Designing Your Cluster | The Best Damn Firewall Book Period

There are a number of issues to be considered and decisions to be made when you're designing a cluster solution. It's worth keeping in mind that a resilient solution is worthless if poor design makes the clustering mechanism result in more downtime than would be expected with a single system.

Why Do You Need a Cluster?

It might be safe to say that the majority of this chapter's readers have already made the decision to install a clustered firewall, and so those readers know why this is a good idea. For readers who are not yet decided or aren't sure why they are installing a cluster, let's look at the reasons why a cluster might be a good option.

The concept of any cluster solution is that the cluster itself appears on the outside as a single system. In the case of a firewall cluster, this system is a secure gateway, possibly providing a VPN end point and other services. There are two key benefits of a cluster that consists of multiple physical hosts: resilience and increased capacity.

Resilience

A cluster of multiple hosts should have the advantage of being able to provide continuous service, irrespective of whether members of the cluster are available or not. Even the best cluster will struggle if every member is unavailable, but as long as one member is running, service should continue if other members have failed or are down for maintenance.

Increased Capacity

According to some pretty simple logic, if we have three active hosts in a cluster, we can push three times as much traffic through it. Things are not quite that simple, however; there can be significant overhead in operation of the cluster technology itself, which tends to increase in proportion to the number of members and could become a bottleneck. Other bottlenecks could be the network bandwidth available on either side of the cluster and the performance of servers protected by the cluster. This concept might appear obvious, but it could be overlooked during the calculations of the incredible throughput theoretically possible if a further five members are added to a cluster!

High Availability or Load Sharing?

There are two distinct models for clustering solutions: HA and load sharing. Let's take a brief look at each.

Load Sharing

In a load-sharing cluster, all available members are active and passing traffic. This setup provides both resilience and increased capacity due to the distribution of traffic between the members. Some load-sharing solutions can be described as load balancing because there is a degree of intelligence in the distribution of traffic between members. This intelligence might be in the form of a performance rating for each cluster member or even a dynamic rating based on current load.

High Availability

In an HA cluster, only one member is active and routing traffic at any one time. This solution provides resilience but no increased capacity. The choice of HA is often due to the simpler solution being easier to manage and troubleshoot and sometimes more reliable than a load-sharing solution due to the latter's additional complexity. The simplicity of these solutions often means that they are a cheaper option financially.
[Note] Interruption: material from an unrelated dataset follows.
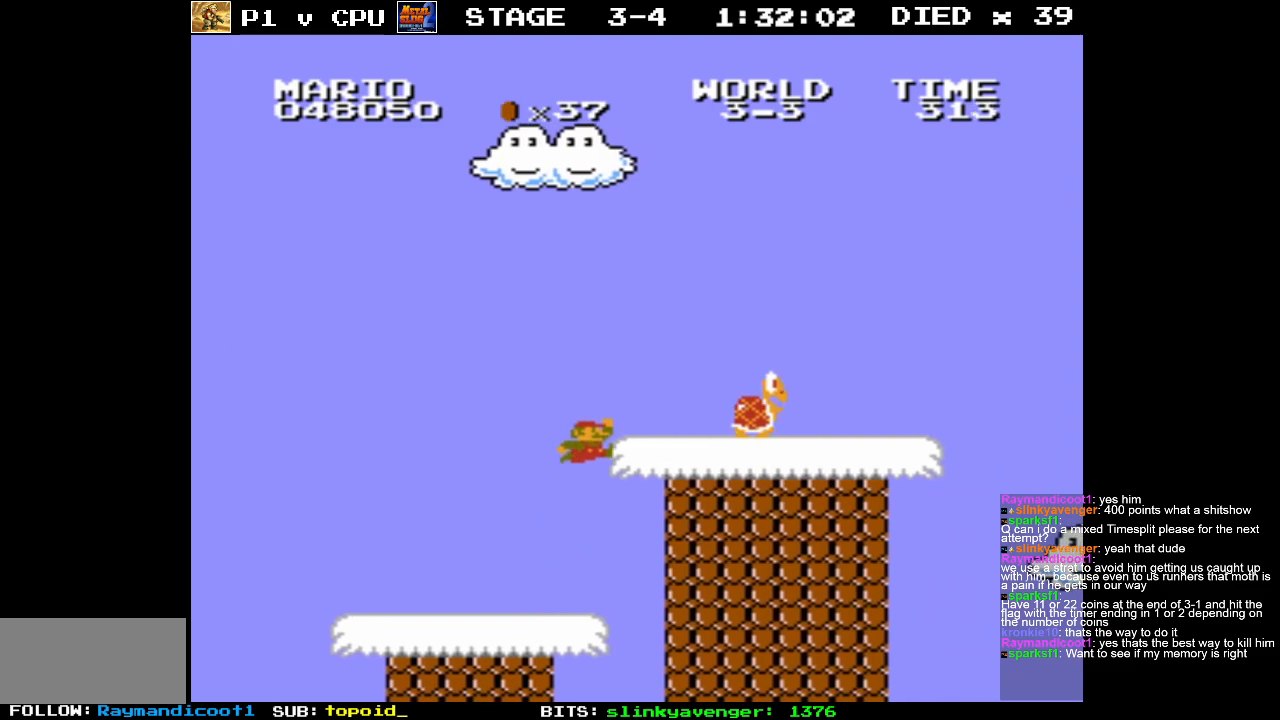
{"buttons": ["DPAD_RIGHT"], "events": [[183, "A", "up"], [200, "DPAD_RIGHT", "up"], [300, "DPAD_LEFT", "down"], [417, "DPAD_LEFT", "up"], [467, "DPAD_RIGHT", "down"]]}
Clustering and Check Point

Let's now look at design issues that arise in planning Check Point firewall clusters.

Operating System Platform

Depending on the operating system platform, different options are available for clustering solutions, including Check Point solutions and those from Check Point OPSEC partners. Here we look at Check Point's ClusterXL solution, which is available on the usual NG platforms—Windows, Solaris, Linux, and SecurePlatform—with the exception of Nokia IPSO. The IPSO platform offers the IPSO clustering load-balancing solution and VRRP HA, both of which we also cover in this chapter. We do not cover OPSEC partner solutions other than references given toward the end of this chapter.

Clustering and Stateful Inspection

Key to the operation of FireWall-1 is the stateful inspection technology that tracks the state of connections. If a cluster solution is to provide true resilience, a connection should be preserved irrespective of which cluster member its packets are routed through. In order for stateful inspection to deal with connections "moving" between members, a method of sharing state information must be provided. This method is known as state synchronization and is an integral part of FireWall-1 clustering. A dedicated network, known as the sync network or secured network, is used for the state synchronization traffic. Note that it is possible to configure a cluster without state synchronization if no connection resilience is needed.

Desire for Stickiness

Although in theory state synchronization allows each packet of a given connection to pass through any one of the cluster members, it is far more desirable to ensure that each connection "sticks" to a specific cluster member where possible. This is due to timing issues; there is inevitably some delay between one cluster member seeing a packet and that member passing its updated state information to other members. This delay can cause a subsequent packet to be dropped because it appears to be invalid—out of state—to the other members. The problem is particularly likely to be an issue during connection establishment, where a quick exchange of packets must adhere to strict conditions—in the case of TCP connections, the three-way handshake. Fortunately, once a connection is established, it is more resilient to packet loss, and the state is not so strictly defined. This allows connection failover, where connections stuck to failed members can be moved to other cluster members with minimal disruption.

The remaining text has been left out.